---------- Data records

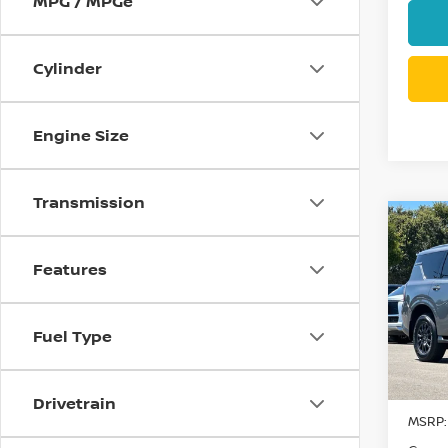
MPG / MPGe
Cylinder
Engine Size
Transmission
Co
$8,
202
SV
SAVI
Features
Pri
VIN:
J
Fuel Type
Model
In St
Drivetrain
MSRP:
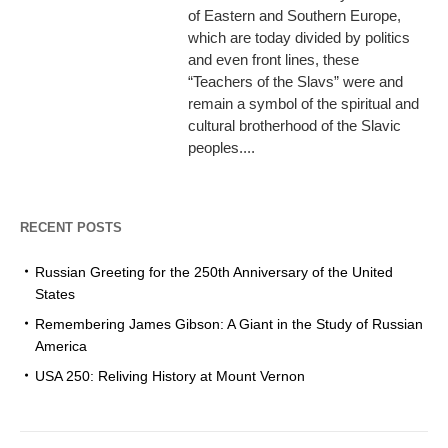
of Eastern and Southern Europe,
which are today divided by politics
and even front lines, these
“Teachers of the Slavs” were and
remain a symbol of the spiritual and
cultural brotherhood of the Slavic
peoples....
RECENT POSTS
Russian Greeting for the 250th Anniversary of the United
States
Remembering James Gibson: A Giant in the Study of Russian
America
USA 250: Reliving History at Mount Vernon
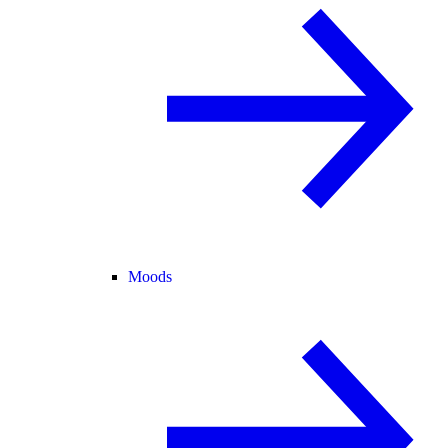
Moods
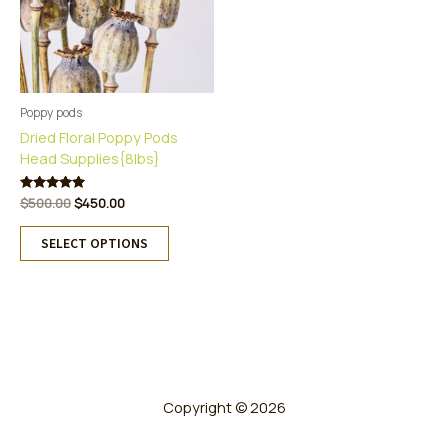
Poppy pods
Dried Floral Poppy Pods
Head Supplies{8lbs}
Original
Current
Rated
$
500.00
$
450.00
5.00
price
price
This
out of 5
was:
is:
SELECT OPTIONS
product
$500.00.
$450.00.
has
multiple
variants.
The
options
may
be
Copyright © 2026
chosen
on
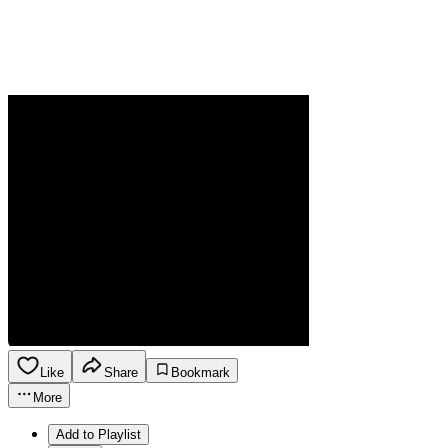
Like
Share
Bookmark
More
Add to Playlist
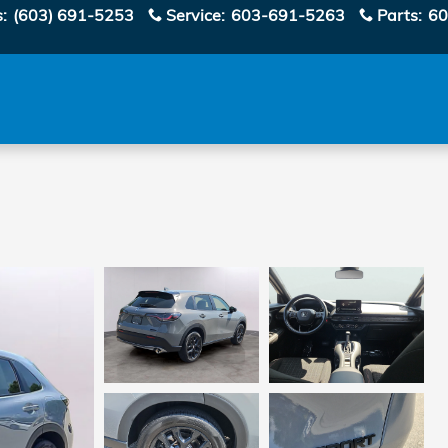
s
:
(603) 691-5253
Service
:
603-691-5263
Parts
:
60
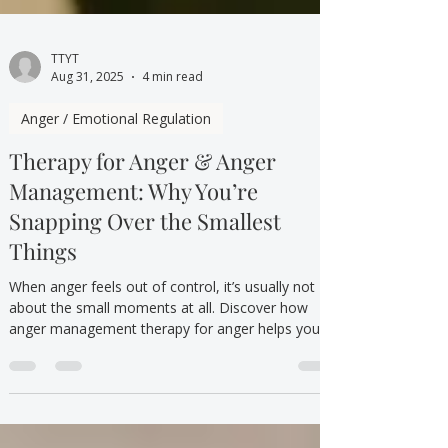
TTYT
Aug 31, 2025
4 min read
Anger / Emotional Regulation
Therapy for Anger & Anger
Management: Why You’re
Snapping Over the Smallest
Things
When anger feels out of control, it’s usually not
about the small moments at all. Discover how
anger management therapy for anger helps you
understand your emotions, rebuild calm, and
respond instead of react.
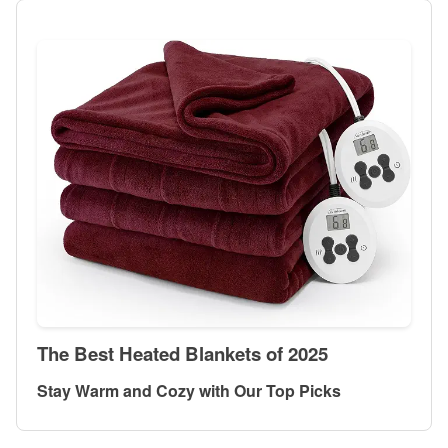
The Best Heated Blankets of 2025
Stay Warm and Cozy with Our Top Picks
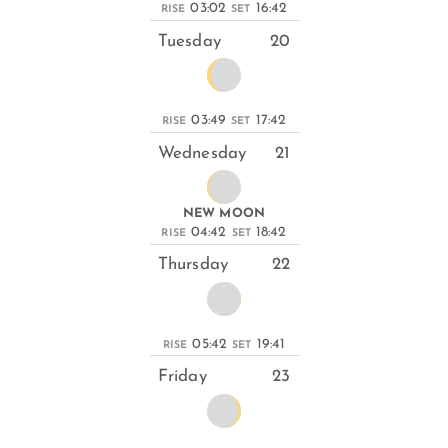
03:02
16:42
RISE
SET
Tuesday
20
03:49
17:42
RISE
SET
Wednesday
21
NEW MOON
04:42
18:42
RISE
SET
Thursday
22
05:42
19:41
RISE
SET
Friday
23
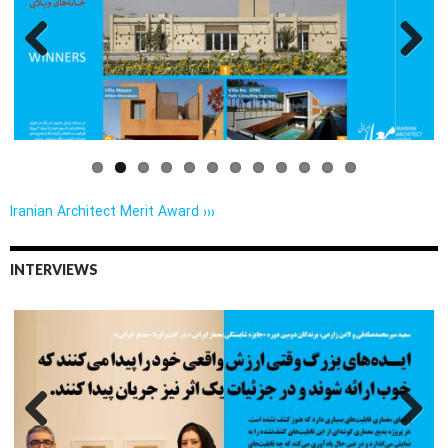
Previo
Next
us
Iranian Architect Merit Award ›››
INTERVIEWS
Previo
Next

--------------------

Work task. Set down every record exactly as written, but drop the pictures.

Written answer.
MPG / MPGe
Cylinder
Engine Size
Transmission
Co
$8,
202
SV
SAVI
Features
Pri
VIN:
J
Fuel Type
Model
In St
Drivetrain
MSRP:
of Eastern and Southern Europe,
which are today divided by politics
and even front lines, these
“Teachers of the Slavs” were and
remain a symbol of the spiritual and
cultural brotherhood of the Slavic
peoples....
RECENT POSTS
Russian Greeting for the 250th Anniversary of the United
States
Remembering James Gibson: A Giant in the Study of Russian
America
USA 250: Reliving History at Mount Vernon
Moods
Poppy pods
Dried Floral Poppy Pods
Head Supplies{8lbs}
Original
Current
Rated
$
500.00
$
450.00
5.00
price
price
This
out of 5
was:
is:
SELECT OPTIONS
product
$500.00.
$450.00.
has
multiple
variants.
The
options
may
be
Copyright © 2026
chosen
on
Like
Share
Bookmark
More
Add to Playlist
s
:
(603) 691-5253
Service
:
603-691-5263
Parts
:
60
TTYT
Aug 31, 2025
4 min read
Anger / Emotional Regulation
Therapy for Anger & Anger
Management: Why You’re
Snapping Over the Smallest
Things
When anger feels out of control, it’s usually not
about the small moments at all. Discover how
anger management therapy for anger helps you
understand your emotions, rebuild calm, and
respond instead of react.
The Best Heated Blankets of 2025
Stay Warm and Cozy with Our Top Picks
03:02
16:42
RISE
SET
Tuesday
20
03:49
17:42
RISE
SET
Wednesday
21
NEW MOON
04:42
18:42
RISE
SET
Thursday
22
05:42
19:41
RISE
SET
Friday
23
Previo
Next
us
Iranian Architect Merit Award ›››
INTERVIEWS
Previo
Next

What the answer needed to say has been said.